**Assignment**
Can you transcribe each line of the listing below word for word, without changing a single character?

** Opening Extracted entries block **

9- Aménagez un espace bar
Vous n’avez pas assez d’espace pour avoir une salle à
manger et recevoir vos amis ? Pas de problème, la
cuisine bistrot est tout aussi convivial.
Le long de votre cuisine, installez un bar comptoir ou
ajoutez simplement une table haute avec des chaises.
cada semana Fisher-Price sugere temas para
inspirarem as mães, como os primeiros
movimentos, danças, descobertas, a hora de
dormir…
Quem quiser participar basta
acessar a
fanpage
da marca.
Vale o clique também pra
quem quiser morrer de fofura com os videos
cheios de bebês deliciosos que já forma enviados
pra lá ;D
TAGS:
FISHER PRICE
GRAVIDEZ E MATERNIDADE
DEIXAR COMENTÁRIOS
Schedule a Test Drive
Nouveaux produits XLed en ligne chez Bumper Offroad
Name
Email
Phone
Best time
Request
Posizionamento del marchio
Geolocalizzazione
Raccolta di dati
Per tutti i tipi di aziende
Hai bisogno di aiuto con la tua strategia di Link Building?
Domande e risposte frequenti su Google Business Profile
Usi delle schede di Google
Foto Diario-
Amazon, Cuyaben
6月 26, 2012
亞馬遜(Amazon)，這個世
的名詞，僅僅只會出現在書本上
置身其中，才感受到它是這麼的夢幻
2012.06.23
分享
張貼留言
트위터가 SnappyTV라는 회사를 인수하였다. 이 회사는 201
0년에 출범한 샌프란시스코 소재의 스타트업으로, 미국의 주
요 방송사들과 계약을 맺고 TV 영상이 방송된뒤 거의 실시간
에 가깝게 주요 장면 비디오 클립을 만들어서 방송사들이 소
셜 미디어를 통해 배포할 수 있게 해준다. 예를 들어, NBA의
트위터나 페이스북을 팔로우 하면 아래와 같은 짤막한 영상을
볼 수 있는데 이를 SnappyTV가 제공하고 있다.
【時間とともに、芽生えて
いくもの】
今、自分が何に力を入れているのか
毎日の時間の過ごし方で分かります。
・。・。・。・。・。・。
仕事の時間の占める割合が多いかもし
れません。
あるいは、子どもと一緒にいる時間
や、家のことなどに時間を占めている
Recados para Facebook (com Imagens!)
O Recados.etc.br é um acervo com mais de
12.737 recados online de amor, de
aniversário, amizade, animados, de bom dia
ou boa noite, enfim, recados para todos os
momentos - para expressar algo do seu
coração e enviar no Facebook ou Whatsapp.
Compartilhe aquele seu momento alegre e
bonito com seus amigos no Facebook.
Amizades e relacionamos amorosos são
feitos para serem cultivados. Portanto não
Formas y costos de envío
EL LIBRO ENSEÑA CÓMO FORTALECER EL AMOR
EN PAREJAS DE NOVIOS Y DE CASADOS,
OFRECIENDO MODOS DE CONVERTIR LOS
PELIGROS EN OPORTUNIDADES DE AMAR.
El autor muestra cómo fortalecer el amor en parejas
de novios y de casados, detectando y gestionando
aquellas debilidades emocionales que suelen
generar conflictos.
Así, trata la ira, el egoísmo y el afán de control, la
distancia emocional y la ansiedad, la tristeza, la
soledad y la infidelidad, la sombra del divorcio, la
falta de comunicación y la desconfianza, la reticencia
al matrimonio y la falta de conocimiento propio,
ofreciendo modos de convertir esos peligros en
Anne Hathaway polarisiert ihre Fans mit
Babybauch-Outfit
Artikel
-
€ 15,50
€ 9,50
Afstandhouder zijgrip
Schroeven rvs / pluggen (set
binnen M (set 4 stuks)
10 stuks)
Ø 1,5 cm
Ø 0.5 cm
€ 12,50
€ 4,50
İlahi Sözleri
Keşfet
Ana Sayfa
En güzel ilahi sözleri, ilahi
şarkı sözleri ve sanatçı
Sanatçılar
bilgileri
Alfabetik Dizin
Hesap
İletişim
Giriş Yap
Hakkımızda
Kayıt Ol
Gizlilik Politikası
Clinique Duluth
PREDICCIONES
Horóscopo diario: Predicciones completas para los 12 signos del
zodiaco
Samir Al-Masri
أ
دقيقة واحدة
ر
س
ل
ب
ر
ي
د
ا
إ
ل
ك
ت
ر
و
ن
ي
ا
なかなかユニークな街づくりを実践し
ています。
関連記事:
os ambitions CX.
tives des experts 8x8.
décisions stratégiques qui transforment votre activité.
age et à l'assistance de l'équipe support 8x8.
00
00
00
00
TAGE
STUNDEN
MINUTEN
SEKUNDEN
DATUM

** Closing Extracted entries block **

**Your response**
9- Aménagez un espace bar
Vous n’avez pas assez d’espace pour avoir une salle à
manger et recevoir vos amis ? Pas de problème, la
cuisine bistrot est tout aussi convivial.
Le long de votre cuisine, installez un bar comptoir ou
ajoutez simplement une table haute avec des chaises.
cada semana Fisher-Price sugere temas para
inspirarem as mães, como os primeiros
movimentos, danças, descobertas, a hora de
dormir…
Quem quiser participar basta
acessar a
fanpage
da marca.
Vale o clique também pra
quem quiser morrer de fofura com os videos
cheios de bebês deliciosos que já forma enviados
pra lá ;D
TAGS:
FISHER PRICE
GRAVIDEZ E MATERNIDADE
DEIXAR COMENTÁRIOS
Schedule a Test Drive
Nouveaux produits XLed en ligne chez Bumper Offroad
Name
Email
Phone
Best time
Request
Posizionamento del marchio
Geolocalizzazione
Raccolta di dati
Per tutti i tipi di aziende
Hai bisogno di aiuto con la tua strategia di Link Building?
Domande e risposte frequenti su Google Business Profile
Usi delle schede di Google
Foto Diario-
Amazon, Cuyaben
6月 26, 2012
亞馬遜(Amazon)，這個世
的名詞，僅僅只會出現在書本上
置身其中，才感受到它是這麼的夢幻
2012.06.23
分享
張貼留言
트위터가 SnappyTV라는 회사를 인수하였다. 이 회사는 201
0년에 출범한 샌프란시스코 소재의 스타트업으로, 미국의 주
요 방송사들과 계약을 맺고 TV 영상이 방송된뒤 거의 실시간
에 가깝게 주요 장면 비디오 클립을 만들어서 방송사들이 소
셜 미디어를 통해 배포할 수 있게 해준다. 예를 들어, NBA의
트위터나 페이스북을 팔로우 하면 아래와 같은 짤막한 영상을
볼 수 있는데 이를 SnappyTV가 제공하고 있다.
【時間とともに、芽生えて
いくもの】
今、自分が何に力を入れているのか
毎日の時間の過ごし方で分かります。
・。・。・。・。・。・。
仕事の時間の占める割合が多いかもし
れません。
あるいは、子どもと一緒にいる時間
や、家のことなどに時間を占めている
Recados para Facebook (com Imagens!)
O Recados.etc.br é um acervo com mais de
12.737 recados online de amor, de
aniversário, amizade, animados, de bom dia
ou boa noite, enfim, recados para todos os
momentos - para expressar algo do seu
coração e enviar no Facebook ou Whatsapp.
Compartilhe aquele seu momento alegre e
bonito com seus amigos no Facebook.
Amizades e relacionamos amorosos são
feitos para serem cultivados. Portanto não
Formas y costos de envío
EL LIBRO ENSEÑA CÓMO FORTALECER EL AMOR
EN PAREJAS DE NOVIOS Y DE CASADOS,
OFRECIENDO MODOS DE CONVERTIR LOS
PELIGROS EN OPORTUNIDADES DE AMAR.
El autor muestra cómo fortalecer el amor en parejas
de novios y de casados, detectando y gestionando
aquellas debilidades emocionales que suelen
generar conflictos.
Así, trata la ira, el egoísmo y el afán de control, la
distancia emocional y la ansiedad, la tristeza, la
soledad y la infidelidad, la sombra del divorcio, la
falta de comunicación y la desconfianza, la reticencia
al matrimonio y la falta de conocimiento propio,
ofreciendo modos de convertir esos peligros en
Anne Hathaway polarisiert ihre Fans mit
Babybauch-Outfit
Artikel
-
€ 15,50
€ 9,50
Afstandhouder zijgrip
Schroeven rvs / pluggen (set
binnen M (set 4 stuks)
10 stuks)
Ø 1,5 cm
Ø 0.5 cm
€ 12,50
€ 4,50
İlahi Sözleri
Keşfet
Ana Sayfa
En güzel ilahi sözleri, ilahi
şarkı sözleri ve sanatçı
Sanatçılar
bilgileri
Alfabetik Dizin
Hesap
İletişim
Giriş Yap
Hakkımızda
Kayıt Ol
Gizlilik Politikası
Clinique Duluth
PREDICCIONES
Horóscopo diario: Predicciones completas para los 12 signos del
zodiaco
Samir Al-Masri
أ
دقيقة واحدة
ر
س
ل
ب
ر
ي
د
ا
إ
ل
ك
ت
ر
و
ن
ي
ا
なかなかユニークな街づくりを実践し
ています。
関連記事:
os ambitions CX.
tives des experts 8x8.
décisions stratégiques qui transforment votre activité.
age et à l'assistance de l'équipe support 8x8.
00
00
00
00
TAGE
STUNDEN
MINUTEN
SEKUNDEN
DATUM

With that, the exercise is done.